» **取り組む指示**
「interativa ensina sobre sistema」を含む行から一覧の最後までの範囲を、「Equipe Gordini」を「Team Gordini」に置き換えて書き直してください。それ以外は変えず、画像は答えに含めないでください。

» **表示データ**

================================

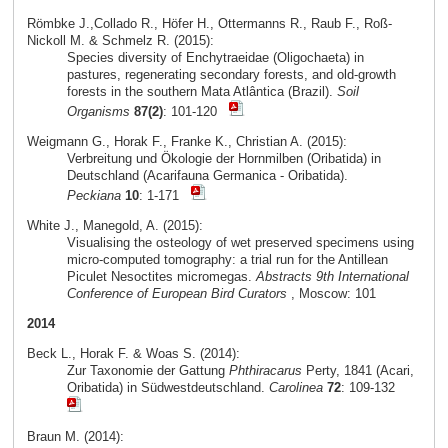
Römbke J.,Collado R., Höfer H., Ottermanns R., Raub F., Roß-
Nickoll M. & Schmelz R. (2015):
Species diversity of Enchytraeidae (Oligochaeta) in
pastures, regenerating secondary forests, and old-growth
forests in the southern Mata Atlântica (Brazil).
Soil
Organisms
87(2)
: 101-120
Weigmann G., Horak F., Franke K., Christian A. (2015):
Verbreitung und Ökologie der Hornmilben (Oribatida) in
Deutschland (Acarifauna Germanica - Oribatida).
Peckiana
10
: 1-171
White J., Manegold, A. (2015):
Visualising the osteology of wet preserved specimens using
micro-computed tomography: a trial run for the Antillean
Piculet Nesoctites micromegas.
Abstracts 9th International
Conference of European Bird Curators
, Moscow: 101
2014
Beck L., Horak F. & Woas S. (2014):
Zur Taxonomie der Gattung
Phthiracarus
Perty, 1841 (Acari,
Oribatida) in Südwestdeutschland.
Carolinea
72
: 109-132
Braun M. (2014):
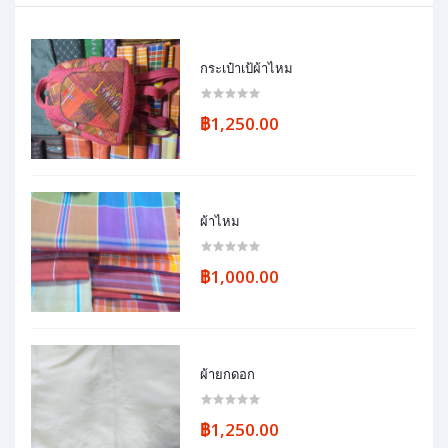
กระเป๋าเป้ผ้าไหม
฿1,250.00
ผ้าไหม
฿1,000.00
ผ้ายกดอก
฿1,250.00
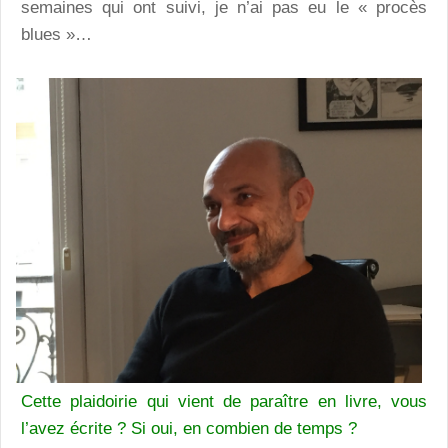
semaines qui ont suivi, je n’ai pas eu le « procès
blues »…
Cette plaidoirie qui vient de paraître en livre, vous
l’avez écrite ? Si oui, en combien de temps ?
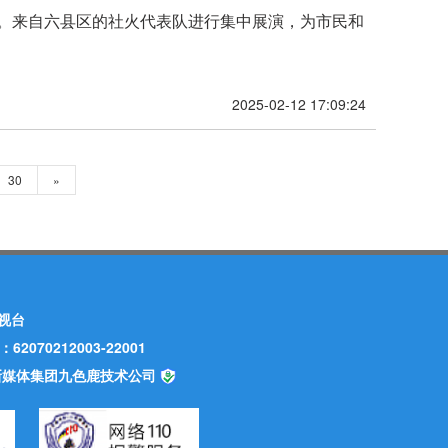
动。来自六县区的社火代表队进行集中展演，为市民和
2025-02-12 17:09:24
30
»
视台
70212003-22001
甘肃新媒体集团九色鹿技术公司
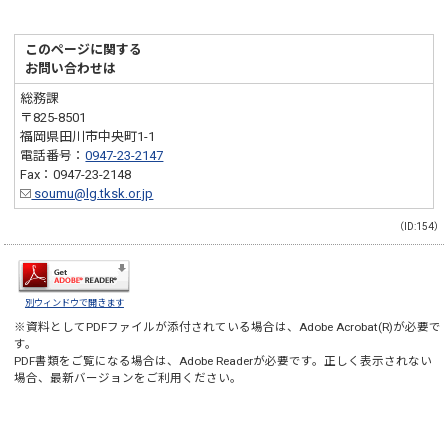
このページに関する
お問い合わせは
総務課
〒825-8501
福岡県田川市中央町1-1
電話番号：
0947-23-2147
Fax：0947-23-2148
soumu@lg.tksk.or.jp
（ID:154）
別ウィンドウで開きます
※資料としてPDFファイルが添付されている場合は、
Adobe Acrobat(R)
が必要で
す。
PDF書類をご覧になる場合は、
Adobe Reader
が必要です。正しく表示されない
場合、最新バージョンをご利用ください。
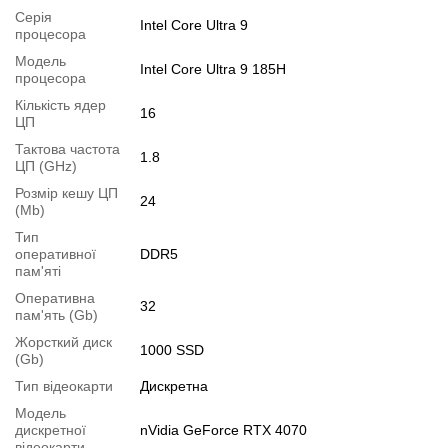
Серія
Стан:
новий
Intel Core Ultra 9
процесора
Комплектація:
ноутбук, зарядний пристрій
Модель
Операційна система:
Windows 11 Pro
Intel Core Ultra 9 185H
процесора
Модифікації
Кількість ядер
16
ЦП
Можлива модифікація:
Тактова частота
1.
Збільшення об'єму RAM
;
1.8
ЦП (GHz)
2.
Збільшення розміру HDD
або
комплектація SSD
.
Розмір кешу ЦП
24
Ви можете розширити строк гарантії на
3, 6 або 12 міс
.
(Mb)
Можлива також комплектація
кабелями
,
клавіатурою
,
мишкою
.
Тип
оперативної
DDR5
Для цього додайте в корзину відповідну позицію з розділу
пам'яті
"Аксесуари
" разом з основним товаром.
Оперативна
32
пам'ять (Gb)
Специфікація, тести та технічні звіти
Жорсткий диск
1000 SSD
Специфікація процесора:
Intel Core Ultra 9 185H
(Gb)
Тестування процесора:
Intel Core Ultra 9 185H
Тип відеокарти
Дискретна
Специфікація відеокарти:
nVidia GeForce RTX 4070
Модель
Тестування відеокарти:
nVidia GeForce RTX 4070
дискретної
nVidia GeForce RTX 4070
відеокарти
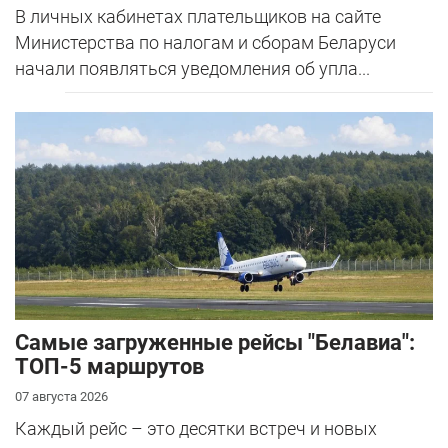
В личных кабинетах плательщиков на сайте
Министерства по налогам и сборам Беларуси
начали появляться уведомления об упла...
Самые загруженные рейсы "Белавиа":
ТОП-5 маршрутов
07 августа 2026
Каждый рейс – это десятки встреч и новых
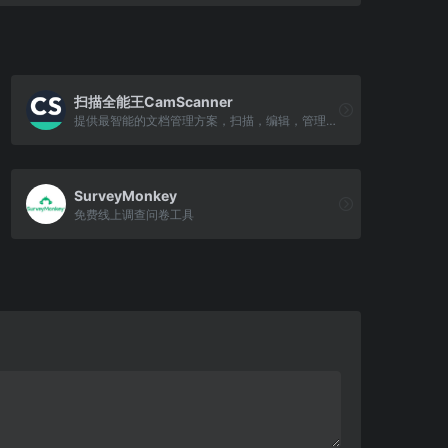
扫描全能王CamScanner
提供最智能的文档管理方案，扫描，编辑，管理，快速同步，时时分享，有效沟通。
SurveyMonkey
免费线上调查问卷工具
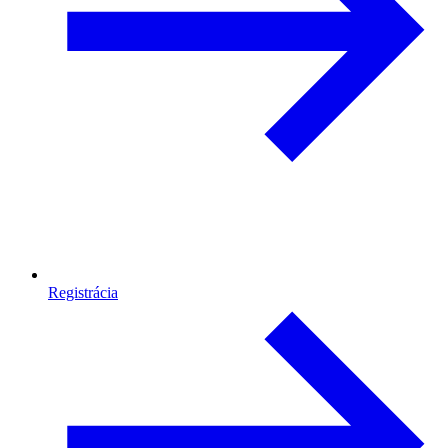
Registrácia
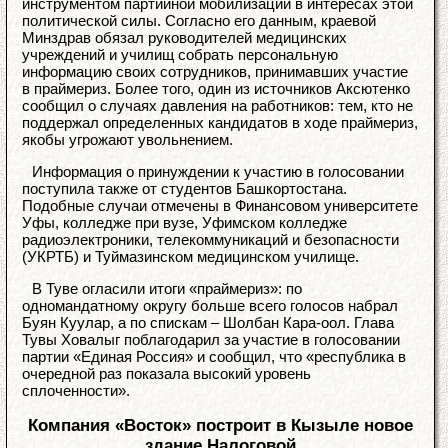
инструментом партийной мобилизации в интересах этой
политической силы. Согласно его данным, краевой
Минздрав обязал руководителей медицинских
учреждений и училищ собрать персональную
информацию своих сотрудников, принимавших участие
в праймериз. Более того, один из источников Аксютенко
сообщил о случаях давления на работников: тем, кто не
поддержал определенных кандидатов в ходе праймериз,
якобы угрожают увольнением.
Информация о принуждении к участию в голосовании
поступила также от студентов Башкортостана.
Подобные случаи отмечены в Финансовом университете
Уфы, колледже при вузе, Уфимском колледже
радиоэлектроники, телекоммуникаций и безопасности
(УКРТБ) и Туймазинском медицинском училище.
В Туве огласили итоги «праймериз»: по
одномандатному округу больше всего голосов набрал
Буян Куулар, а по спискам – Шолбан Кара-оол. Глава
Тувы Ховалыг поблагодарил за участие в голосовании
партии «Единая Россия» и сообщил, что «республика в
очередной раз показала высокий уровень
сплоченности».
Компания «Восток» построит в Кызыле новое
здание Налоговой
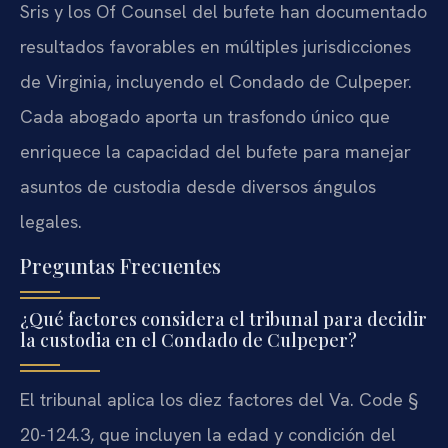
Sris y los Of Counsel del bufete han documentado
resultados favorables en múltiples jurisdicciones
de Virginia, incluyendo el Condado de Culpeper.
Cada abogado aporta un trasfondo único que
enriquece la capacidad del bufete para manejar
asuntos de custodia desde diversos ángulos
legales.
Preguntas Frecuentes
¿Qué factores considera el tribunal para decidir
la custodia en el Condado de Culpeper?
El tribunal aplica los diez factores del Va. Code §
20-124.3, que incluyen la edad y condición del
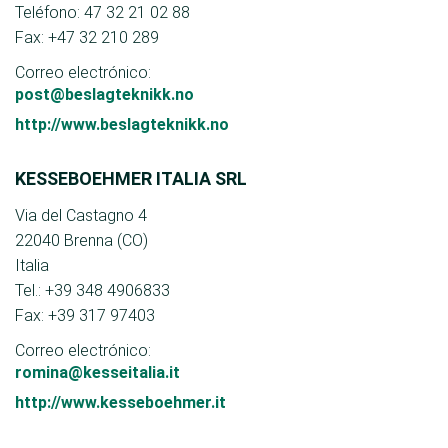
Teléfono: 47 32 21 02 88
Fax: +47 32 210 289
Correo electrónico:
post@beslagteknikk.no
http://www.beslagteknikk.no
KESSEBOEHMER ITALIA SRL
Via del Castagno 4
22040 Brenna (CO)
Italia
Tel.: +39 348 4906833
Fax: +39 317 97403
Correo electrónico:
romina@kesseitalia.it
http://www.kesseboehmer.it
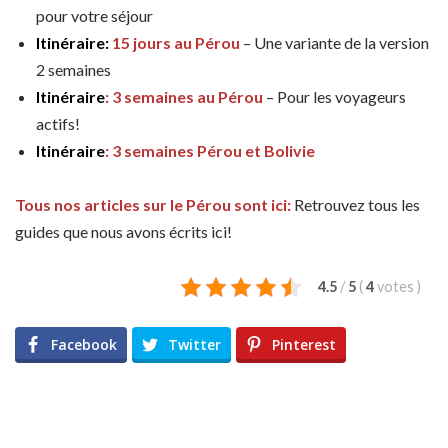
pour votre séjour
Itinéraire:
15 jours au Pérou
– Une variante de la version
2 semaines
Itinéraire
: 3 semaines au Pérou
– Pour les voyageurs
actifs!
Itinéraire
: 3 semaines Pérou et Bolivie
Tous nos articles sur le Pérou sont ici:
Retrouvez tous les
guides que nous avons écrits ici!
4.5
/
5
(
4
votes
)
Facebook
Twitter
Pinterest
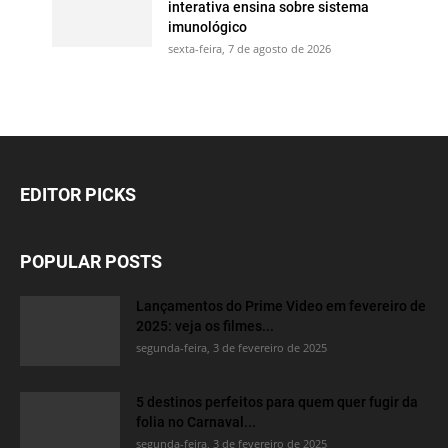
interativa ensina sobre sistema
imunológico
sexta-feira, 7 de agosto de 2026
EDITOR PICKS
POPULAR POSTS
Lançamentos do Prime Video em fevereiro de
2025: veja os filmes...
segunda-feira, 3 de fevereiro de 2025
5 destinos perfeitos para quem quer fugir da
folia no Carnaval...
segunda-feira, 3 de fevereiro de 2025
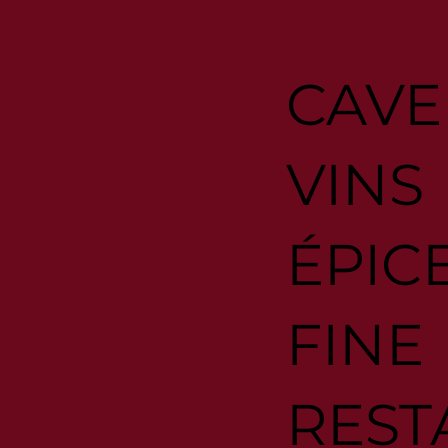
CAVE
VINS
ÉPIC
FINE
REST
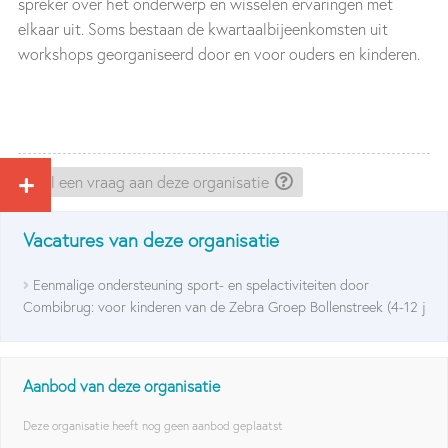
spreker over het onderwerp en wisselen ervaringen met
elkaar uit. Soms bestaan de kwartaalbijeenkomsten uit
workshops georganiseerd door en voor ouders en kinderen.
Stel een vraag aan deze organisatie
Vacatures van deze organisatie
Eenmalige ondersteuning sport- en spelactiviteiten door
Combibrug: voor kinderen van de Zebra Groep Bollenstreek (4-12 j
Aanbod van deze organisatie
Deze organisatie heeft nog geen aanbod geplaatst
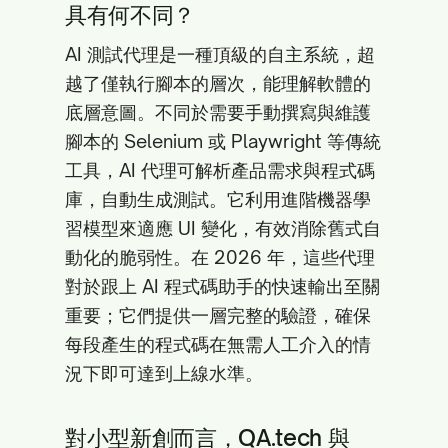
具有何不同？
AI 測試代理是一種頂級的自主系統，超
越了僅執行腳本的層次，能理解軟體的
底層意圖。不同於需要手動撰寫與維護
腳本的 Selenium 或 Playwright 等傳統
工具，AI 代理可解析產品需求與程式碼
庫，自動生成測試。它利用進階機器學
習模型來適應 UI 變化，有效消除舊式自
動化的脆弱性。在 2026 年，這些代理
對於跟上 AI 程式碼助手的快速輸出至關
重要；它們提供一層完整的驗證，確保
每段產生的程式碼在無需人工介入的情
況下即可達到上線水準。
對小型新創而言，QA.tech 與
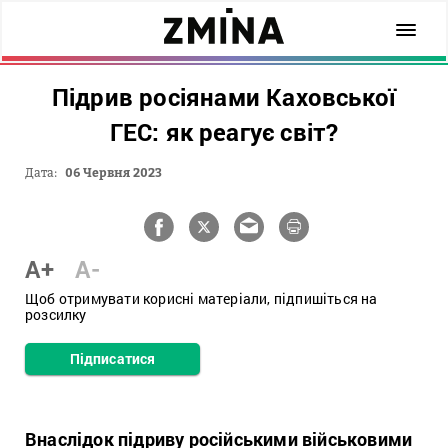
Підрив росіянами Каховської
ГЕС: як реагує світ?
Дата:
06 Червня 2023
A+
A-
Щоб отримувати корисні матеріали, підпишіться на
розсилку
Підписатися
Внаслідок підриву російськими військовими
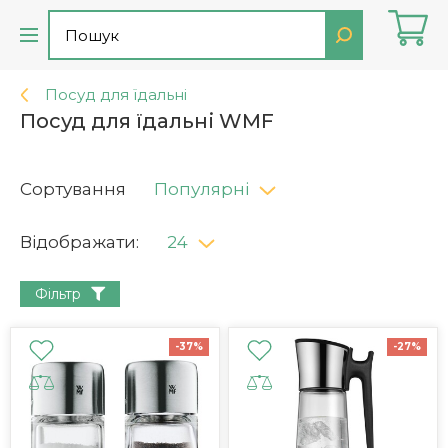
Посуд для їдальні
Посуд для їдальні WMF
Сортування
Популярні
Відображати:
24
Фільтр
-37%
-27%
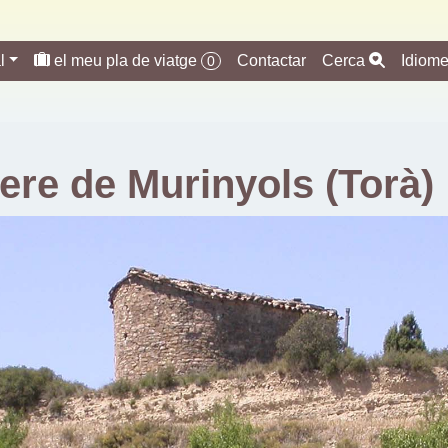
l
el meu pla de viatge
Contactar
Cerca
Idiom
0
ere de Murinyols (Torà)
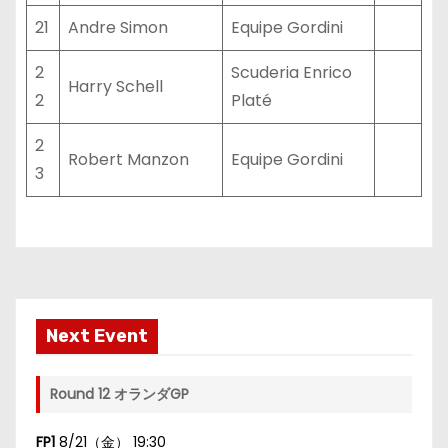
21
Andre Simon
Equipe Gordini
2
Scuderia Enrico
Harry Schell
2
Platé
2
Robert Manzon
Equipe Gordini
3
Next Event
Round 12 オランダGP
FP1
8/21（金） 19:30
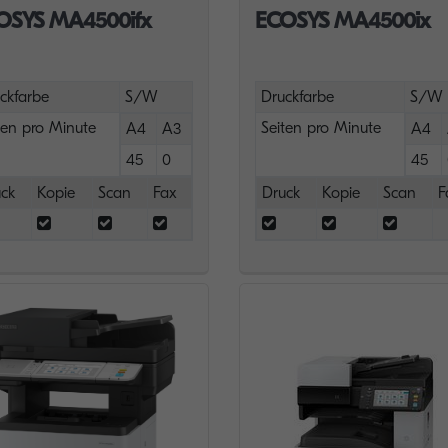
OSYS MA4500ifx
ECOSYS MA4500ix
ckfarbe
S/W
Druckfarbe
S/W
ten pro Minute
Seiten pro Minute
A4
A3
A4
45
0
45
ck
Kopie
Scan
Fax
Druck
Kopie
Scan
F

================================

» **解答**
interativa ensina sobre sistema
imunológico
sexta-feira, 7 de agosto de 2026
EDITOR PICKS
POPULAR POSTS
Lançamentos do Prime Video em fevereiro de
2025: veja os filmes...
segunda-feira, 3 de fevereiro de 2025
5 destinos perfeitos para quem quer fugir da
folia no Carnaval...
segunda-feira, 3 de fevereiro de 2025
CAVE
VINS
ÉPIC
FINE
REST
spreker over het onderwerp en wisselen ervaringen met
elkaar uit. Soms bestaan de kwartaalbijeenkomsten uit
workshops georganiseerd door en voor ouders en kinderen.
Stel een vraag aan deze organisatie
Vacatures van deze organisatie
Eenmalige ondersteuning sport- en spelactiviteiten door
Combibrug: voor kinderen van de Zebra Groep Bollenstreek (4-12 j
Aanbod van deze organisatie
Deze organisatie heeft nog geen aanbod geplaatst
具有何不同？
AI 測試代理是一種頂級的自主系統，超
越了僅執行腳本的層次，能理解軟體的
底層意圖。不同於需要手動撰寫與維護
腳本的 Selenium 或 Playwright 等傳統
工具，AI 代理可解析產品需求與程式碼
庫，自動生成測試。它利用進階機器學
習模型來適應 UI 變化，有效消除舊式自
動化的脆弱性。在 2026 年，這些代理
對於跟上 AI 程式碼助手的快速輸出至關
重要；它們提供一層完整的驗證，確保
每段產生的程式碼在無需人工介入的情
況下即可達到上線水準。
對小型新創而言，QA.tech 與
Підрив росіянами Каховської
ГЕС: як реагує світ?
Дата:
06 Червня 2023
A+
A-
Щоб отримувати корисні матеріали, підпишіться на
розсилку
Підписатися
Внаслідок підриву російськими військовими
Посуд для їдальні
Посуд для їдальні WMF
Сортування
Популярні
Відображати:
24
Фільтр
-37%
-27%
l
el meu pla de viatge
Contactar
Cerca
Idiom
0
ere de Murinyols (Torà)
21
Andre Simon
Team Gordini
2
Scuderia Enrico
Harry Schell
2
Platé
2
Robert Manzon
Team Gordini
3
Next Event
Round 12 オランダGP
FP1
8/21（金） 19:30
OSYS MA4500ifx
ECOSYS MA4500ix
ckfarbe
S/W
Druckfarbe
S/W
ten pro Minute
Seiten pro Minute
A4
A3
A4
45
0
45
ck
Kopie
Scan
Fax
Druck
Kopie
Scan
F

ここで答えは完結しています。